On the picket line
Apart from the pre-flight safety routine, the one predictable bet in aviation is labour difficulties at airlines. At British Airways, the challenge is particularly acute because of the heavily-unionised workforce and an urgent corporate drive to reduce employee costs.
Apart from the pre-flight safety routine, the one predictable bet in aviation is labour difficulties at airlines. At British Airways, the challenge is particularly acute because of the heavily-unionised workforce and an urgent corporate drive to reduce employee costs.
Moreover, BA operates in a sector that is peculiarly vulnerable to industrial action: the profit lost in every flight cancelled can never be regained.
Yet the recent vote by cabin crew in favour of taking strike action is in a different class from the unofficial disruptions that can turn Heathrow into a summer nightmare.
Finding a way through will be a critical test of the management's ability to introduce the changes the company desperately needs.
The vote points to an industrial relations malaise at BA in two ways. In order to reach this point, the normal run of processes for settling staff issues must have failed, either because of heavy-handed management or longstanding local union intransigence or both.
Certainly, the scale of support for action was overwhelming.
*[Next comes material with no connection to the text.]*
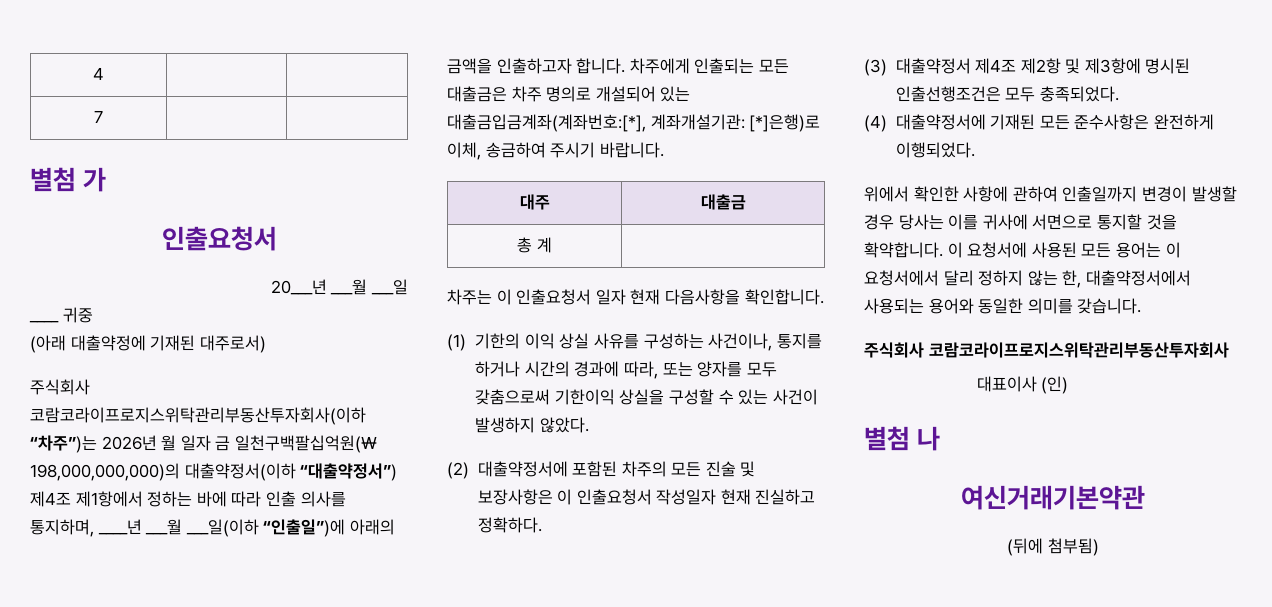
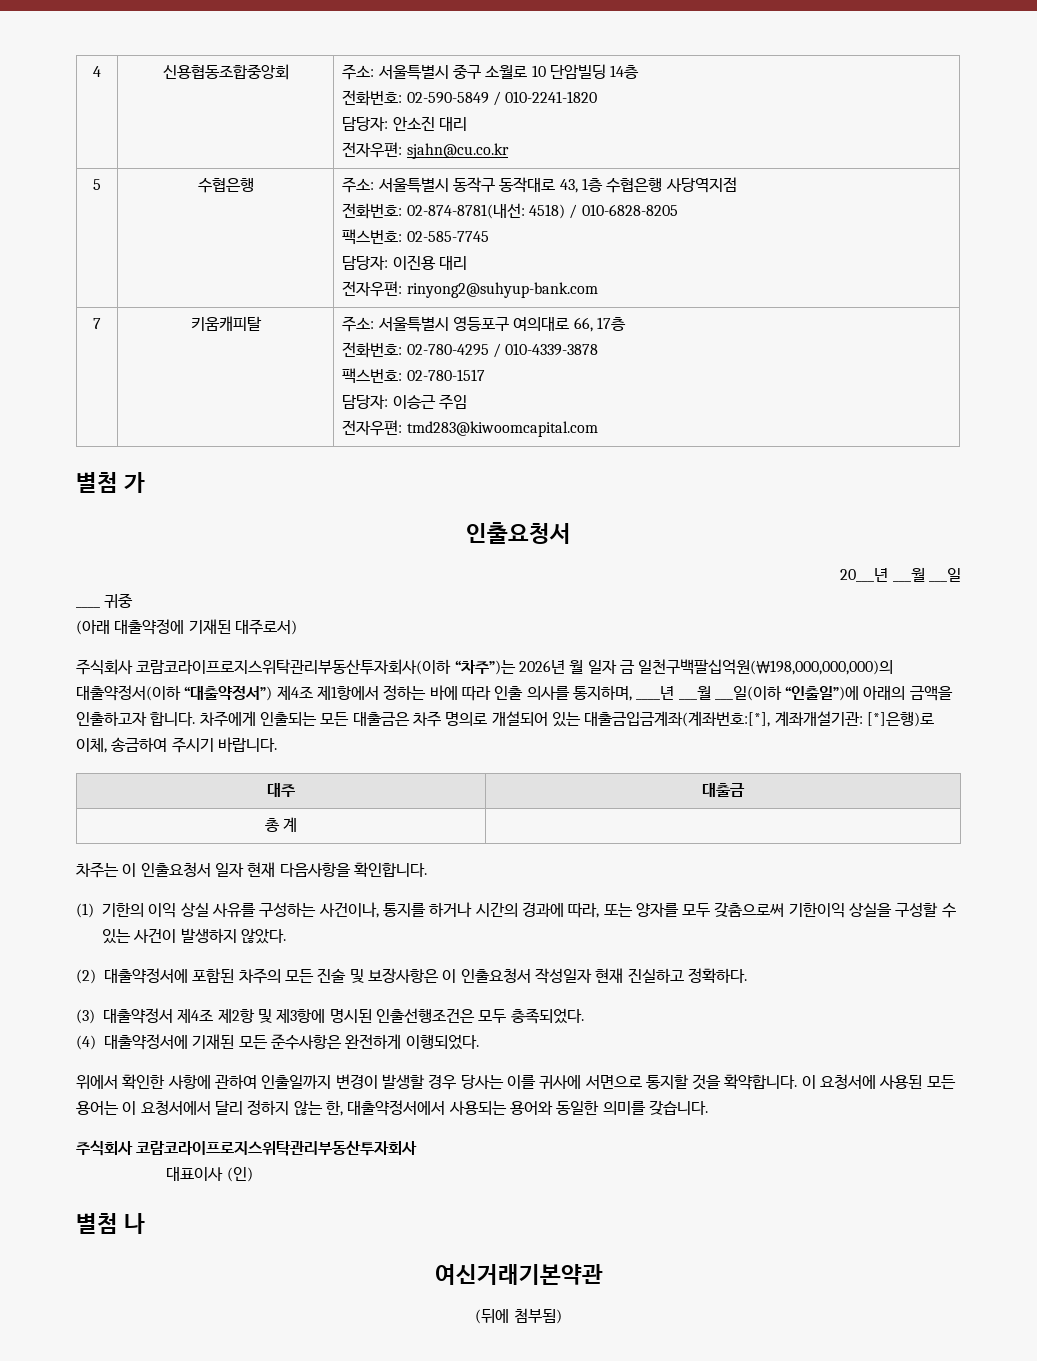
[94,110,103,123] | // 7 | | -> [162,64,289,80] [342,64,640,80] [342,90,598,106] [342,116,468,131] [342,142,509,159] [93,179,101,190] [197,177,254,193] [342,177,737,193] [342,203,678,219] [342,229,489,245] [342,255,468,270] [342,281,598,298] [93,318,101,329] [190,316,262,331] [342,316,626,332] [342,342,599,358] [342,368,485,384] [342,394,468,410] [342,420,598,437] 신용협동조합중앙회 | 주소: 서울특별시 중구 소월로 10 단암빌딩 14층 // 전화번호: 02-590-5849 / 010-2241-1820 // 담당자: 안소진 대리 // 전자우편: sjahn@cu.co.kr // 5 | 수협은행 | 주소: 서울특별시 동작구 동작대로 43, 1층 수협은행 사당역지점 // 전화번호: 02-874-8781(내선: 4518) / 010-6828-8205 // 팩스번호: 02-585-7745 // 담당자: 이진용 대리 // 전자우편: rinyong2@suhyup-bank.com // 7 | 키움캐피탈 | 주소: 서울특별시 영등포구 여의대로 66, 17층 // 전화번호: 02-780-4295 / 010-4339-3878 // 팩스번호: 02-780-1517 // 담당자: 이승근 주임 // 전자우편: tmd283@kiwoomcapital.com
Turnout in the postal ballot was 80 per cent, and the majority of those in favour of strike action was 96.1 per cent. Such disaffection among staff who represent the public face of the airline for passengers is a warning shot to management.
Of all the grievances cited by cabin crew, the one where there seems most scope for a sensible agreement is the arrangement for sickness absences. A new policy, introduced for cabin staff from October 2005 and accompanied by a one-off payment of £1000, has been enforced so strictly that some staff have said they are afraid to call in sick even when they are ill. On the other hand, BA rightly argues that attendance levels were unacceptably low.
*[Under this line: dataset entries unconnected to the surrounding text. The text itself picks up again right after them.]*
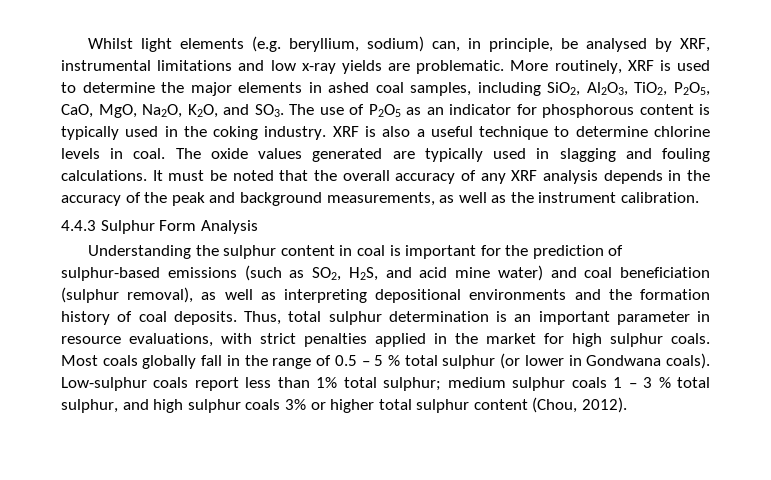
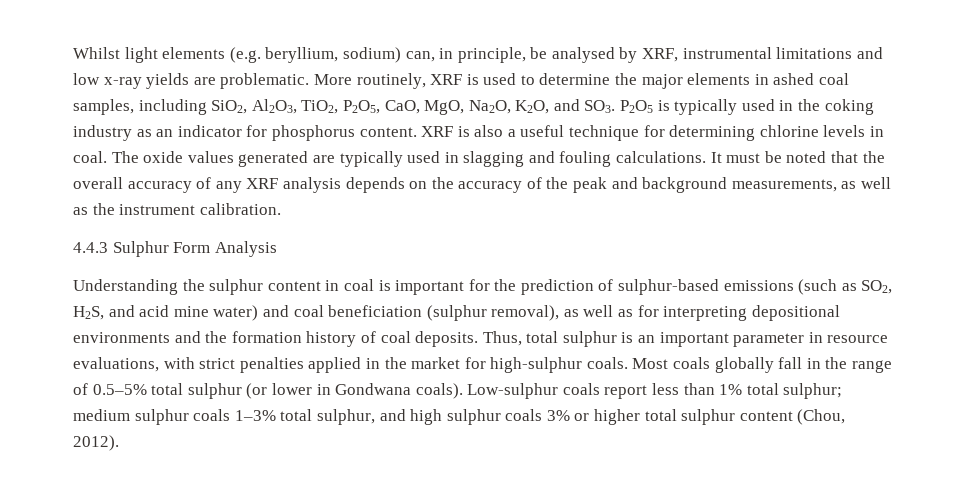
[289,104,694,118] The use of P2O5 as an indicator for phosphorous content -> [620,100,654,113] P2O5
[264,126,327,140] industry. -> [73,125,417,141] industry as an indicator for phosphorus content.
[554,126,648,137] to determine -> [643,125,756,141] for determining
[668,170,682,181] in -> [409,181,428,189] on
(276, 296) none -> [637,305,659,317] for
[388,311,489,322] determination -> (617, 339) none
[572,333,663,347] high sulphur -> [490,357,583,373] high-sulphur
[334,355,400,366] 0.5 – 5 % -> [92,384,147,395] 0.5–5%
[613,377,671,388] 1 – 3 % -> [234,410,276,421] 1–3%

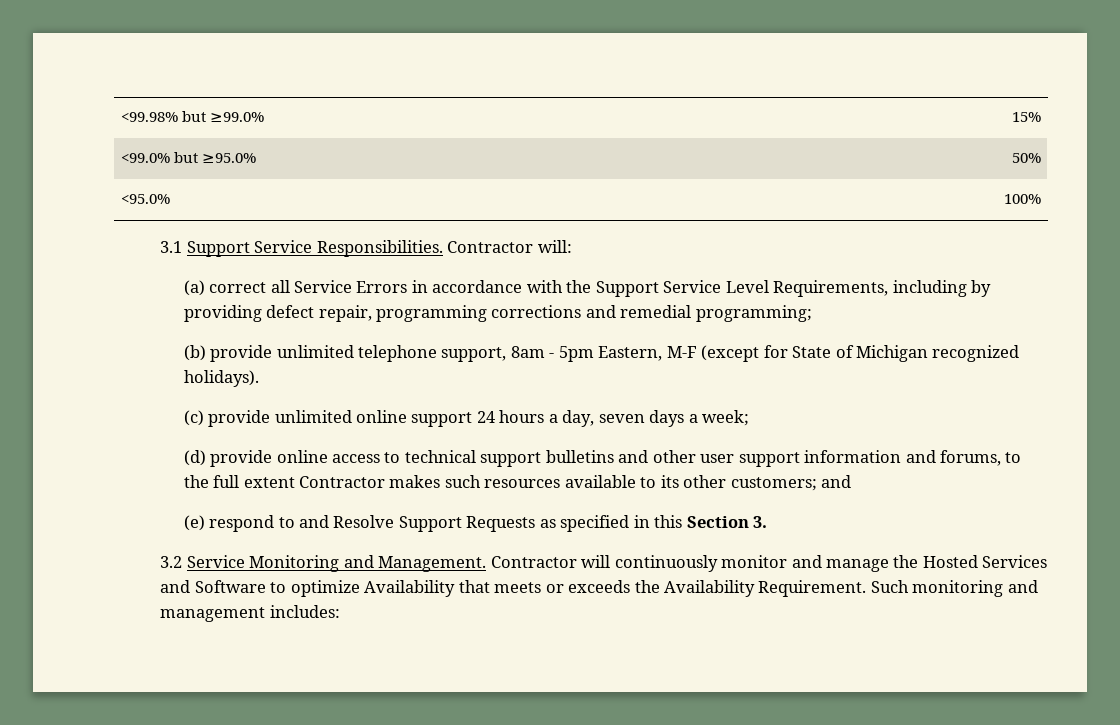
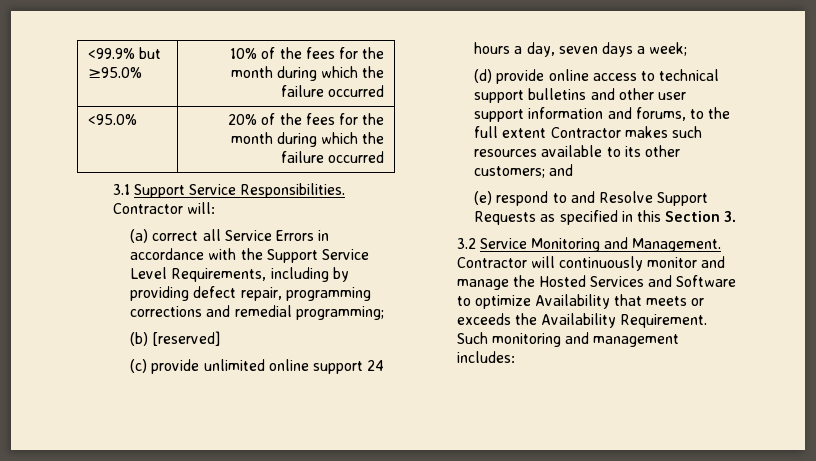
[120,111,264,122] [1012,112,1042,122] [120,152,256,163] [1012,153,1042,163] [120,194,170,204] [1004,194,1042,204] <99.98% but ≥99.0% | 15% // <99.0% but ≥95.0% | 50% // <95.0% | 100% -> [87,47,162,59] [87,67,142,78] [230,47,385,59] [230,66,385,81] [280,85,385,97] [87,114,137,125] [228,113,385,125] [230,132,385,147] [280,151,385,163] <99.9% but ≥95.0% | 10% of the fees for the month during which the failure occurred // <95.0% | 20% of the fees for the month during which the failure occurred
[210,345,1020,362] [183,370,259,387] provide unlimited telephone support, 8am - 5pm Eastern, M-F (except for State of Michigan recognized holidays). -> [152,331,221,346] [reserved]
BA cannot, therefore, be reasonably asked to unpick the deal. To do so would threaten any working practice reforms already implemented. It would also undermine talks underway about changing working practices of ground staff when BA moves into Terminal 5 at Heathrow in 2008. The company is wise to hold out the promise to review how the sick leave policy has been interpreted. A draconian approach may bring higher savings in the short term, but will cost more in damaged morale and greater staff turnover.
The other elements in the dispute, from pensions reforms to pay grades, would also probably have benefited from more adroit handling, but only up to a point. The underlying need to plug the company's pensions deficit and to cut costs further is indisputable. The longer it takes to resolve them, the worse BA's position becomes.
Willie Walsh, who became BA chief executive in September 2005, arrived with a reputation from his time at Aer Lingus for being able to execute tough cost-cutting plans. At BA, he must combine the right to manage with the ability to convince all employees of the need for reform. Otherwise, the airline is entering turbulent times.